The 5G and beyond network system aims to satisfy the widest range of access and connectivity requirements in the mobile and wireless communications. In addition, it aims at providing an extremely flexible platform offering ubiquitous connectivity for any kind of device and service in the globe. The 5G wireless capability includes massive system capacity, very high data rate everywhere, very low latency, ultra-high reliability and availability, very low operational cost and energy consumption, and energy-efficient networks.
In the current heterogeneous cellular network (HCN), a small percentage of the mobile contents becomes highly popular, for a time period, and attracts frequent requests from many users, thus producing a large portion of the mobile data traffic in the network. Hence, proper management of such popular contents, e.g., deploying mobile data caching, based on content attributes, such as popularity, ephemerality or popularity span, and size has the potential for big network performance improvement.
Caching of popular content is considered an opportunistic technology used to ease content availability in 5G and beyond mobile networks. Caching such contents locally, at the cache-enabled radio access network edge, brings them closer to the user. We assume that popular content is cached at predefined points at the network edge, referred to as mobile helpers (MH), which also serve the user requests. This caching avoids recurrent fetching of contents from the backhaul network for each request and reduces traffic congestion and network response time which becomes even zero when the requested content is already cached at the user terminal (UT) itself. As a result, popular content caching has a significant role in achieving the expected quality of experience (QoE) to the user of the mobile network.
Popular content caching involves two main phases: content placement and content delivery. Several content transmission techniques have been proposed to enhance the efficiency of content placement and content delivery in the network, including channel coding, channel estimation, and limit resolution techniques.
Content Placement refers to storing the mobile contents from the content delivery network (CDN) or mobile backhaul network to the cache-enabled MHs at the mobile network edge, such as macrocell base stations (BS), microcell small base stations (SBS), and UTs. In this regard, several strategies have been proposed for optimizing content placement, from the point of view of both the information theory and physical layer management. An optimal content placement strategy enables the network to store the most popular and highly prioritized contents, as far as the cache size of the MH allows, so that users can be served from the cached contents. This placement scheme is done during the off-peak time period and is referred to as an off-line content placement. When the request is for a deadline-critical service, such as online streaming, content caching is immediately done as the request comes from the user; we will refer to such an immediate caching as online content placement. Having a prioritization strategy among the two placement cases leads to better backhaul congestion offloading. If the request comes from the caching device itself, then no extra caching is needed.
Content Delivery refers to transferring the required content from the MH to the UT (i.e., the effective decoding of popular contents at the UT). As the request is created, the content is served immediately if it is already cached in the UT’s own library; otherwise, the content is fetched from the appropriate MH library and is delivered to the UT. The content delivery, hence, depends on transmission media related factors and the efficiency of information decoding algorithms.

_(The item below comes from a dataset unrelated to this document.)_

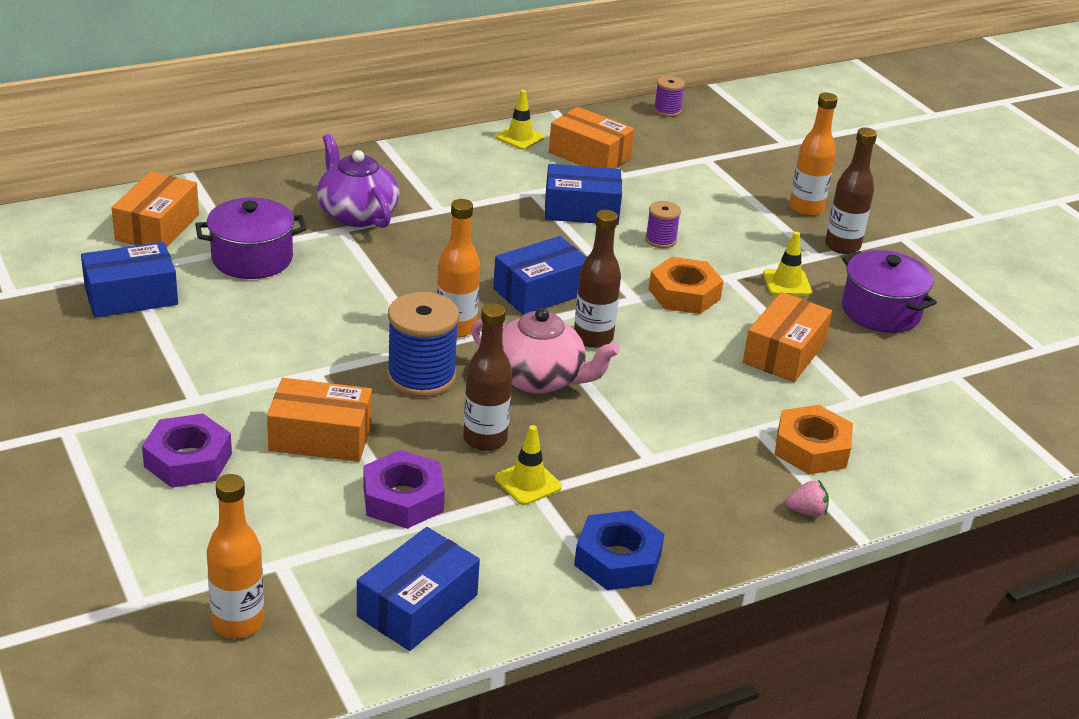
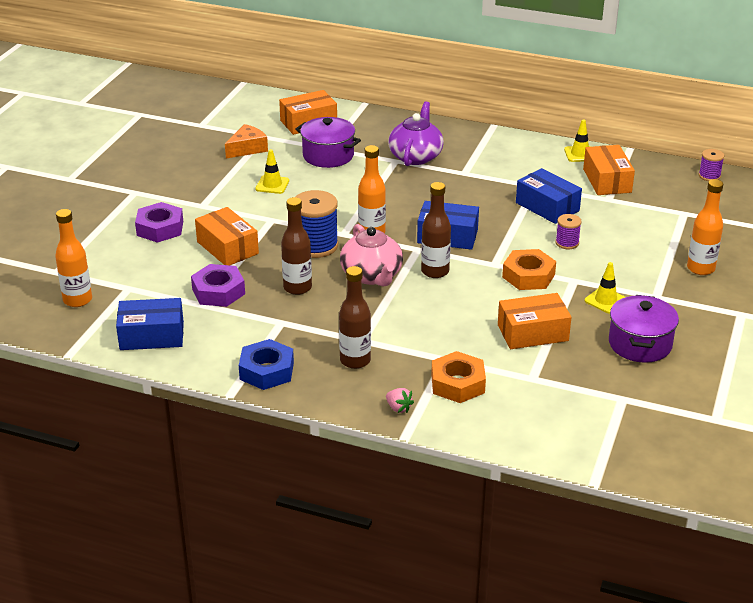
camera: 50 degrees right, 0 degrees up
(131, 296) = (247, 148): blue box -> orange cheese
(528, 483) = (284, 316): yellow traffic cone -> yellow traffic cone (272, 185)
(842, 246) = (685, 299): brown bottle -> brown bottle (355, 360)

The design of content caching techniques should consider several factors, including the spatial flexibility of contents and UTs, the ephemerality of content popularity, the correlation of requests, the priority level of the requests, and user security. In addition, due to the limited storage capacity, a real-time updating strategy is required to keep only relevant contents in the cache library.

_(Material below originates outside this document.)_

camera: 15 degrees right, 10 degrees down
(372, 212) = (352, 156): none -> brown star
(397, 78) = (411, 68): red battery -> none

Fortunately, the advances in memory technology, i.e., caching capacity of current end-user devices, renders the proposed caching techniques practical in the emerging 5G mobile networks. The network performance improvement attained by the proposed caching techniques can be further enhanced by the deployment of complementary advanced techniques, such as device-to-device (D2D) communication, network clustering, cooperative and coordinated caching transmission medium control, and coded information transmission. In SPOTLIGHT, the research work on content caching focuses on the development of caching strategies with increased content delivery efficiency.